### [INSTRUCTIONS]
**1)** In the article on hospital patients' sense of personal space, how many patients were in the sample?
**2)** Carry on the article on hospital patients' sense of personal space from the point where it stops.
::: EXERCISE PASSAGE
Research Article: The perception of territory and personal space invasion among hospitalized patients

Date Published: June 13, 2018

Publisher: Public Library of Science

Author(s): Caroline Roveri Marin, Renata Cristina Gasparino, Ana Claudia Puggina, Yu Ru Kou.

http://doi.org/10.1371/journal.pone.0198989

Abstract

1) To identify the patient’s perception of invasion of territorial and personal space and 2) to evaluate whether personal characteristics, housing conditions and characteristics of the hospital unit affect this perception.

Analytical, cross-sectional and quantitative study. An adapted version of the “Anxiety Due to Territory and Space Intrusion Questionnaire” was applied with patients hospitalized in the internal medicine and maternity wards and in the ward for patients with private health insurance of a university hospital in the state of São Paulo.

The sample consisted of 300 patients. The mean total score of the questionnaire administered was 143.58 (SD = 18.88). The mean subscale scores for territorial space and personal space invasion were 89.10 (SD = 15.29) and 54.48 (SD = 10.58), respectively. The invasion of territorial space differed significantly between patients with and without children (p = 0.02) and for the number of people living in the residence (p < 0.01). Attitudes of the nursing staff, such as touching the patient’s possessions without permission and exposing the patient, caused discomfort and violated patient privacy. Patients who were lonelier and had more privacy at home perceived greater invasion of their territorial space by the nursing professionals.

Partial Text

The social meaning of space, i.e., how humans consciously or unconsciously structure their own space and its influences on interpersonal relationships, is studied by proxemics [1], which defines three types of space: fixed feature space (e.g., walls), semi-fixed feature space (e.g., arrangement of furniture, obstacles and decoration), and informal space (e.g., personal territory around an individual’s body) [1–2]. With respect to informal features, every human being have a private space around himself/herself, the size of which depends on the population density of the place where he/she was raised. The space of a person is therefore culturally determined [3] and, regardless of how much a person tries, it is impossible to disregard his/her culture as this determines how an individual perceives the world [2].
::::::
::: GIVEN DATA
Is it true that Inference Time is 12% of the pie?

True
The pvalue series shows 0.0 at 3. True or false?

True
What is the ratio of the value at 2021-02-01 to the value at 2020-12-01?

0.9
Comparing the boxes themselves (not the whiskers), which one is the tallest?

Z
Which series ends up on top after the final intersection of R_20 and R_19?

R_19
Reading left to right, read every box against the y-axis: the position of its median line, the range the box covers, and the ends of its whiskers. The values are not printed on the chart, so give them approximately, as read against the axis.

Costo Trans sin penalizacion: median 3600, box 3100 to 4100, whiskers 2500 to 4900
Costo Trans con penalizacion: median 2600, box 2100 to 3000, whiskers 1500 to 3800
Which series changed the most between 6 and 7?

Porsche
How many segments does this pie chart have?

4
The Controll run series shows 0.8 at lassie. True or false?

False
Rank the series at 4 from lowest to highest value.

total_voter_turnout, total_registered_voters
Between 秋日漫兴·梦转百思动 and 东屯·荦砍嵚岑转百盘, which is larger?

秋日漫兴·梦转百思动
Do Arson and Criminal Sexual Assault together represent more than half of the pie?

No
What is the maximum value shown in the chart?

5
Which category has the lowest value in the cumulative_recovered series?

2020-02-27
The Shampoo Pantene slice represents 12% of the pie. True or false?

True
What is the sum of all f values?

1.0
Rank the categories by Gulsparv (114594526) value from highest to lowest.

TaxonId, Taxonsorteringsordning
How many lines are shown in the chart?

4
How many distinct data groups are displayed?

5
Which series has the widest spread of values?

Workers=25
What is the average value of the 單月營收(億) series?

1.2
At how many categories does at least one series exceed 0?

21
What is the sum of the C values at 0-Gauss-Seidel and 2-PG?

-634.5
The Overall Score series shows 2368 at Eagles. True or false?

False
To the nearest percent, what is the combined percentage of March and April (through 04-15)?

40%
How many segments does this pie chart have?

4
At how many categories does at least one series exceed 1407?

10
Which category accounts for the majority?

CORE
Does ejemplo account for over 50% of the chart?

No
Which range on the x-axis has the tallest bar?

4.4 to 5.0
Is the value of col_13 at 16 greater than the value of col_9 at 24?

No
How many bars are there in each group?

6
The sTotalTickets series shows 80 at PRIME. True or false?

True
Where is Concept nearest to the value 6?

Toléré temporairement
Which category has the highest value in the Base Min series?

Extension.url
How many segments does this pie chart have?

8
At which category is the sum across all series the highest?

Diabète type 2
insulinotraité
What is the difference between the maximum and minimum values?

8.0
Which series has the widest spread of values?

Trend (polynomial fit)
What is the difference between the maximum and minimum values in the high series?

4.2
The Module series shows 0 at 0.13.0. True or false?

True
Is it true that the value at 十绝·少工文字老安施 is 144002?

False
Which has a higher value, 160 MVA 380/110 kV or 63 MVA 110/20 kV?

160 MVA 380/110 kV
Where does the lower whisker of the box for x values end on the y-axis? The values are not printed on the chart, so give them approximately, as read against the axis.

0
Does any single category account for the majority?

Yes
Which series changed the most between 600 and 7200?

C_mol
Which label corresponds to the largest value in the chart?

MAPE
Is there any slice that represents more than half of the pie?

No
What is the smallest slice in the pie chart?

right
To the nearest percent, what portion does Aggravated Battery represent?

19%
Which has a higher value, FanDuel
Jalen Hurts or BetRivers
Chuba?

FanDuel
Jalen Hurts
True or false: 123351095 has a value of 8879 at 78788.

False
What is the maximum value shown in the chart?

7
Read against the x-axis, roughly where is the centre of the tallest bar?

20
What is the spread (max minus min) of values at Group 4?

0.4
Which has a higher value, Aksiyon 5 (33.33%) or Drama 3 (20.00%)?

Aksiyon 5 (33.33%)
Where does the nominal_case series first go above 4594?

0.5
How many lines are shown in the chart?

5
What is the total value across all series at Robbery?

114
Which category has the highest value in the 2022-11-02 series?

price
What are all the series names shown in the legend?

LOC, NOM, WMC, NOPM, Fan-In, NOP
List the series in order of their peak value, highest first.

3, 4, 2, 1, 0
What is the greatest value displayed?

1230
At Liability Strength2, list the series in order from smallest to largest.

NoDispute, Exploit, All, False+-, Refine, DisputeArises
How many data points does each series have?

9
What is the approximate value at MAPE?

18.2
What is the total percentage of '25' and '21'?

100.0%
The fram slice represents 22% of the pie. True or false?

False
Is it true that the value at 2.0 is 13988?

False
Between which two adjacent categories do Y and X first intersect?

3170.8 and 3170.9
::::::
### [PER-TASK ANSWERS]
**1)** 300 patients.

**2)**
A cross-sectional, analytical and quantitative study was conducted at a public hospital in the interior of the state of São Paulo, in the internal medicine and maternity wards and in the ward for patients with private health insurance. The internal medicine ward has 22 beds and mainly attends patients undergoing minor surgeries in the hospital. The ward comprises 5 rooms with 2 beds and 2 rooms with 6 beds sharing the same physical space. The maternity ward has 34 beds and attends pregnant and postpartum women and newborns, having 11 rooms with 2 beds and 3 rooms with 6 beds. The ward for private patients has 16 beds divided into 8 rooms with 2 beds each.

The sample was composed of 300 patients, with a mean age of 30.9 years (SD = 7.8). There was a predominance of women (n = 279; 93%), married subjects (n = 122; 40.7%), patients with complete high school education (n = 166; 55.5%), and patients who had children (n = 262; 87.3%). The majority of participants were hospitalized in the maternity ward in the rooms with six beds (n = 126; 42%) (Table 1).

The greater perception of territorial invasion is probably due to the fact that patients are somehow prepared for personal invasion in the hospital as they are aware that the approximation by unknown people to perform procedures and to touch their body is part of the treatment. However, territorial invasion is less tolerated since the instinctive drive is stronger, directing the control to personal possessions. Territorial invasion could have been unconsciously interpreted by the patients as a threat due to their vulnerable and dependent condition. In fact, other authors [9] have reached a similar conclusion regarding the more frequent occurrence of work activities in the patients’ room.

The patients felt their space invaded in the hospital environment; with this perception of invasion being greater regarding the territorial space than the personal space.